WorkManager Dead Letter Queue (DLQ)

Updated: September 12, 2024

Concept

Dead Letter Queue (DLQ) stream goal is to store Work in failure:

  • A work that is in failure after retries is skipped, resulting in a possible consistency problem. For instance, an indexing work that is failing after retries will be skipped resulting in a discrepancy between the documents in the repository and the one that is indexed.
  • When the cause of the failure requires manual intervention: fix a misconfiguration, restart a service, fix a disk full, re-deployment etc... a retry policy is not enough.

Frequently Asked Questions

How to reprocess the stuck messages and does it need to be done?

After retries, Works in failure are stored in a dead letter queue (DLQ) stream named dlq-work. This DLQ is activated by default on both WorkManager implementations (default and StreamWorkManager). Works in this DLQ can be re-executed for repairing purpose.

Works in failure stored in a Dead Letter Queue stream can be replayed using an automation operation or through a Nuxeo REST API endpoint.

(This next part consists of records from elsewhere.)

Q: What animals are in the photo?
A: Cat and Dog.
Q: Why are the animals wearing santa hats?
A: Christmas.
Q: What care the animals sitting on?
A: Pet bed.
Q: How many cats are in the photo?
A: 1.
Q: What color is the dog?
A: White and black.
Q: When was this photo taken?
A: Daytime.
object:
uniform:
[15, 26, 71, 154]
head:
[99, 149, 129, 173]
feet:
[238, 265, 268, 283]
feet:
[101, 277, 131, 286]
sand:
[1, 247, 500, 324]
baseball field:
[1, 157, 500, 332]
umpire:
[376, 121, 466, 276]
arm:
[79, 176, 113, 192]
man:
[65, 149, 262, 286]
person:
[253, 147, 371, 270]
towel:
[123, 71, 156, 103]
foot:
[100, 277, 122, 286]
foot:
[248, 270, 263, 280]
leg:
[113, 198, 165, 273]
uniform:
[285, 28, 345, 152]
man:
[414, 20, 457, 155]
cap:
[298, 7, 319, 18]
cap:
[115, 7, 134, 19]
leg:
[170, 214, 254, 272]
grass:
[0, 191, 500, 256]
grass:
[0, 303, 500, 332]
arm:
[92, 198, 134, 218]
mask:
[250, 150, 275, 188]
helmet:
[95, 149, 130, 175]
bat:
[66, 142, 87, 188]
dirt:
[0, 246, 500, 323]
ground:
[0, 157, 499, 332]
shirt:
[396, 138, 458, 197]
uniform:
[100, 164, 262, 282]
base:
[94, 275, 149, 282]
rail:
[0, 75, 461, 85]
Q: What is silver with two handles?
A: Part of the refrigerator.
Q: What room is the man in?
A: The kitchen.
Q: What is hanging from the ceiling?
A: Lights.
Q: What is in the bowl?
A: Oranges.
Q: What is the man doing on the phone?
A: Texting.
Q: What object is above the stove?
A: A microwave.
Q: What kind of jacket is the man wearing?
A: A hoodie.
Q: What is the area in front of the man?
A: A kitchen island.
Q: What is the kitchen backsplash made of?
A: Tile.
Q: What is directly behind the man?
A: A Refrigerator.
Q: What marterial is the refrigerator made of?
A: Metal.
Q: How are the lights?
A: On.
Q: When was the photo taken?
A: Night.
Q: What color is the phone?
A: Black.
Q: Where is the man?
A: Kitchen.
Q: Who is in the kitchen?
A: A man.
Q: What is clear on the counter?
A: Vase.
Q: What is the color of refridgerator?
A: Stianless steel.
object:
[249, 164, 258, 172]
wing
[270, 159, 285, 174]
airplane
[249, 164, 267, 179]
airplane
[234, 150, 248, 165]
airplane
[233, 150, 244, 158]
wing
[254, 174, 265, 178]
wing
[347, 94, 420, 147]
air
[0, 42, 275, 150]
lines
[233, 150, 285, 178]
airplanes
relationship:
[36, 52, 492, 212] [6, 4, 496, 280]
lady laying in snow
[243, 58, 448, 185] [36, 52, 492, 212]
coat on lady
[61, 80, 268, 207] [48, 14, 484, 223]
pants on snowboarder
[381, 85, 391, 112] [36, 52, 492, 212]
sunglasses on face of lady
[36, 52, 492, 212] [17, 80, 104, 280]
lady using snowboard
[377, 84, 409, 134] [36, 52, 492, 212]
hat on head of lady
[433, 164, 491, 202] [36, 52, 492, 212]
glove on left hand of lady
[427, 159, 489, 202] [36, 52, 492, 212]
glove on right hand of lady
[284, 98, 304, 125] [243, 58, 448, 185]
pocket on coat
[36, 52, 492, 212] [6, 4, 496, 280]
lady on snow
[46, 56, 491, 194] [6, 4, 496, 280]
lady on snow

Using the Automation Operation

The WorkManager.RunWorkInFailure automation operation has to be used as in this example:

curl -X POST "http://localhost:8080/nuxeo/site/automation/WorkManager.RunWorkInFailure" -u Administrator:Administrator -H 'content-type: application/json+nxrequest' -d '{"params":{},"context":{}}'

This returns a JSON result with the total number of Works re-executed and the number that were successfully executed:

{"total":3,"success":3}

You can get more details about this operation by reading the Nuxeo Explorer documentation page

Using the Nuxeo REST API Endpoint

Let's see now how to use the Nuxeo REST API endpoint for run works in failure:

Call Without Params
curl -X POST -u Administrator:Administrator http://localhost:8080/nuxeo/site/management/workmanager/runworksinfailure
Call With timeoutSeconds Param
curl -X POST -u Administrator:Administrator -d timeoutSeconds=10 http://localhost:8080/nuxeo/site/management/workmanager/runworksinfailure

In case of success, the server sends a 200 code, with:

{
 "total": 4,
 "success": 4
}

Does it contribute to any data inconsistency?

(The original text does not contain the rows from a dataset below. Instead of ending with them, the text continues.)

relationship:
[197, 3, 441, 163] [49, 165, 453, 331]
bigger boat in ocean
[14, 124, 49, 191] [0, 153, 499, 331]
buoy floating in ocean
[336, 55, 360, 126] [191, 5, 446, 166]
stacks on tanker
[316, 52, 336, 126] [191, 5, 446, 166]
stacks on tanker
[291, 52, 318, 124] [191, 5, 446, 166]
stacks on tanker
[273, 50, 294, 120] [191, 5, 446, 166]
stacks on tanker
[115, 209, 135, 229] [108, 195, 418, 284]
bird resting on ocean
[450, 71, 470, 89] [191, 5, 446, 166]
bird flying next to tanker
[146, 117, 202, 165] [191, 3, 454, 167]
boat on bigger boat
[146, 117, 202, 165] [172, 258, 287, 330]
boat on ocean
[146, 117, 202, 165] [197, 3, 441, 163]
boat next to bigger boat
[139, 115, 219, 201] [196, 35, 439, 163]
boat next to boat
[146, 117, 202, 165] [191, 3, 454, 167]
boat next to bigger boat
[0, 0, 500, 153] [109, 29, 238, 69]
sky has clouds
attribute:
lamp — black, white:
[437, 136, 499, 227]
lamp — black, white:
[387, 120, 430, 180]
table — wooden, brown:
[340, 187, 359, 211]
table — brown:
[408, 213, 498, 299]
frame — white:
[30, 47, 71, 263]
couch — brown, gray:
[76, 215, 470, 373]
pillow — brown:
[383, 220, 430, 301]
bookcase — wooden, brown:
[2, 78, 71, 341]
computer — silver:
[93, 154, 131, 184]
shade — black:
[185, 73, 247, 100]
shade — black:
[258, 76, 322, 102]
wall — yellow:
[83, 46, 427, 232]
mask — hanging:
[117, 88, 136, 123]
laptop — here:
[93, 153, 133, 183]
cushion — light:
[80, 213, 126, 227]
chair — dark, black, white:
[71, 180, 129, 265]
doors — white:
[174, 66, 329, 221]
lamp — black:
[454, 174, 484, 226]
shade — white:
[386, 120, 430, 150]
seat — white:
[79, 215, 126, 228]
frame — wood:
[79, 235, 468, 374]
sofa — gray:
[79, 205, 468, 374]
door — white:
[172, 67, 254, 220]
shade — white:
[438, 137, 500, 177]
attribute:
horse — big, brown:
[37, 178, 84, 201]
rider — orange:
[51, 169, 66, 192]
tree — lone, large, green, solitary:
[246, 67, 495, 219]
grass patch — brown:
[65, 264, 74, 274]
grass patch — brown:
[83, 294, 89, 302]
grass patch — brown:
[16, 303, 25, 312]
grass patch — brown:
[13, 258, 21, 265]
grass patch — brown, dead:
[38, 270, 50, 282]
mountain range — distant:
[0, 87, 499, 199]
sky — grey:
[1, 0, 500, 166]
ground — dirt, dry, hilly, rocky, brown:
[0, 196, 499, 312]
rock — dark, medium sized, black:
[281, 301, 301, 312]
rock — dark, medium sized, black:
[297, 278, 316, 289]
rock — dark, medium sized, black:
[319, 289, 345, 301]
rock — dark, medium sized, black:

It depends on the work which is in failure:

  • For example, if it is about content reindexing, then all errors generate a gap between the repository (database) and the Elasticsearch indexes.

Are there best practices for avoiding messages to end up in DLQ or maintaining DLQ messages?

Nuxeo Work has to be be monitored, as well as the dlq-work topic. Please refer to the Observability page for more details.